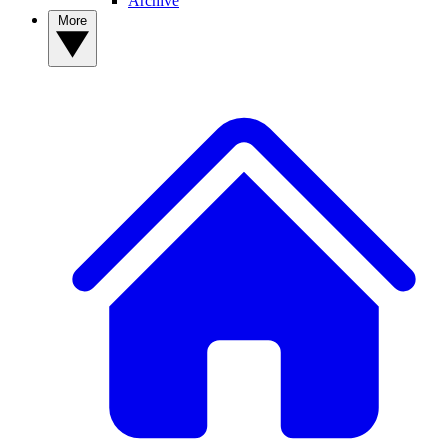
Archive
More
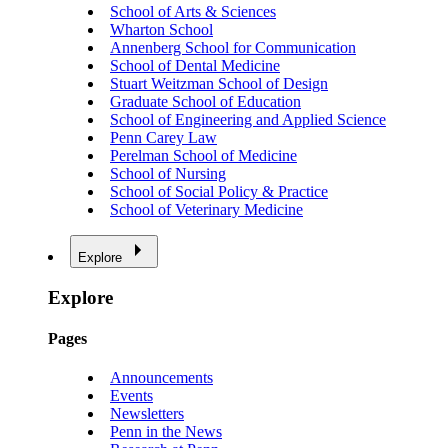
School of Arts & Sciences
Wharton School
Annenberg School for Communication
School of Dental Medicine
Stuart Weitzman School of Design
Graduate School of Education
School of Engineering and Applied Science
Penn Carey Law
Perelman School of Medicine
School of Nursing
School of Social Policy & Practice
School of Veterinary Medicine
Explore
Explore
Pages
Announcements
Events
Newsletters
Penn in the News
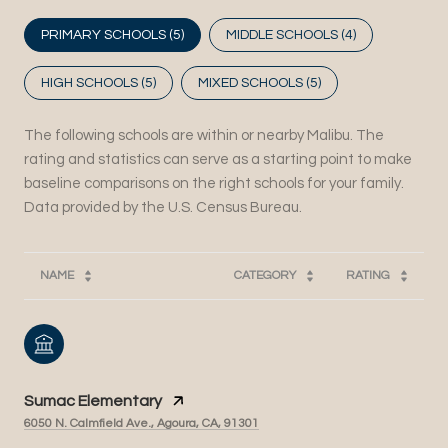
PRIMARY SCHOOLS (
5
)
MIDDLE SCHOOLS (
4
)
HIGH SCHOOLS (
5
)
MIXED SCHOOLS (
5
)
The following schools are within or nearby Malibu. The
rating and statistics can serve as a starting point to make
baseline comparisons on the right schools for your family.
NAME
CATEGORY
RATING
Sumac Elementary
6050 N. Calmfield Ave., Agoura, CA, 91301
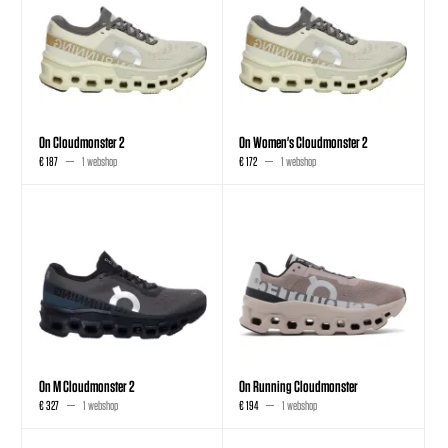
On Cloudmonster 2
On Women's Cloudmonster 2
€ 187
1 webshop
€ 172
1 webshop
On M Cloudmonster 2
On Running Cloudmonster
€ 327
1 webshop
€ 194
1 webshop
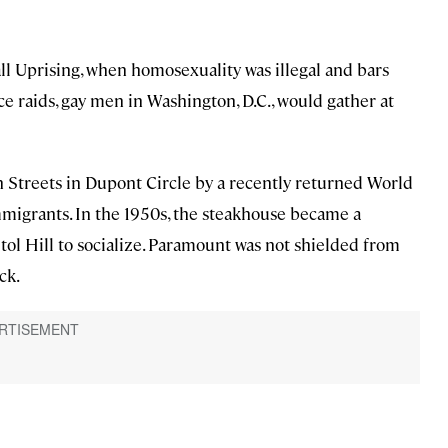
ll Uprising, when homosexuality was illegal and bars
e raids, gay men in Washington, D.C., would gather at
Streets in Dupont Circle by a recently returned World
mmigrants. In the 1950s, the steakhouse became a
ol Hill to socialize. Paramount was not shielded from
ck.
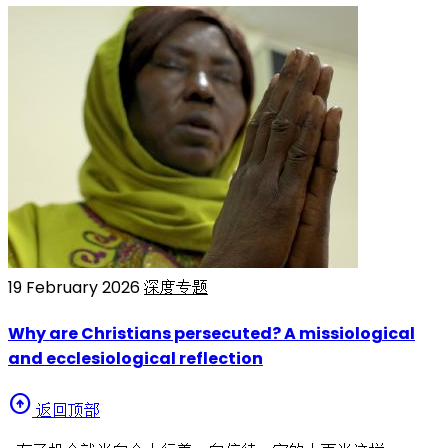
19 February 2026
深度专题
Why are Christians persecuted? A missiological
and ecclesiological reflection
arrow_circle_up
返回顶部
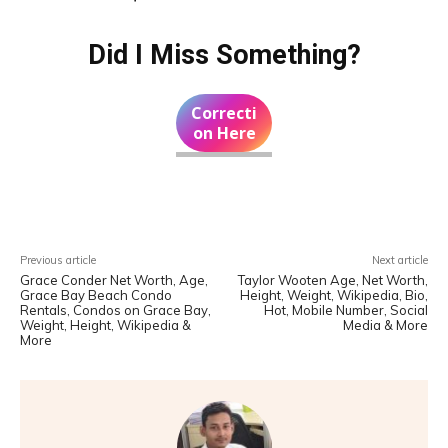
Did I Miss Something?
Correcti
on Here
Facebook
X
Pinterest
WhatsA
Previous article
Next article
Grace Conder Net Worth, Age,
Taylor Wooten Age, Net Worth,
Grace Bay Beach Condo
Height, Weight, Wikipedia, Bio,
Rentals, Condos on Grace Bay,
Hot, Mobile Number, Social
Weight, Height, Wikipedia &
Media & More
More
....
Each line from the one that contains "Did I Miss Something?" through the end of the material above should be returned exactly, and nothing else.

### Written response
Did I Miss Something?
Correcti
on Here
Facebook
X
Pinterest
WhatsA
Previous article
Next article
Grace Conder Net Worth, Age,
Taylor Wooten Age, Net Worth,
Grace Bay Beach Condo
Height, Weight, Wikipedia, Bio,
Rentals, Condos on Grace Bay,
Hot, Mobile Number, Social
Weight, Height, Wikipedia &
Media & More
More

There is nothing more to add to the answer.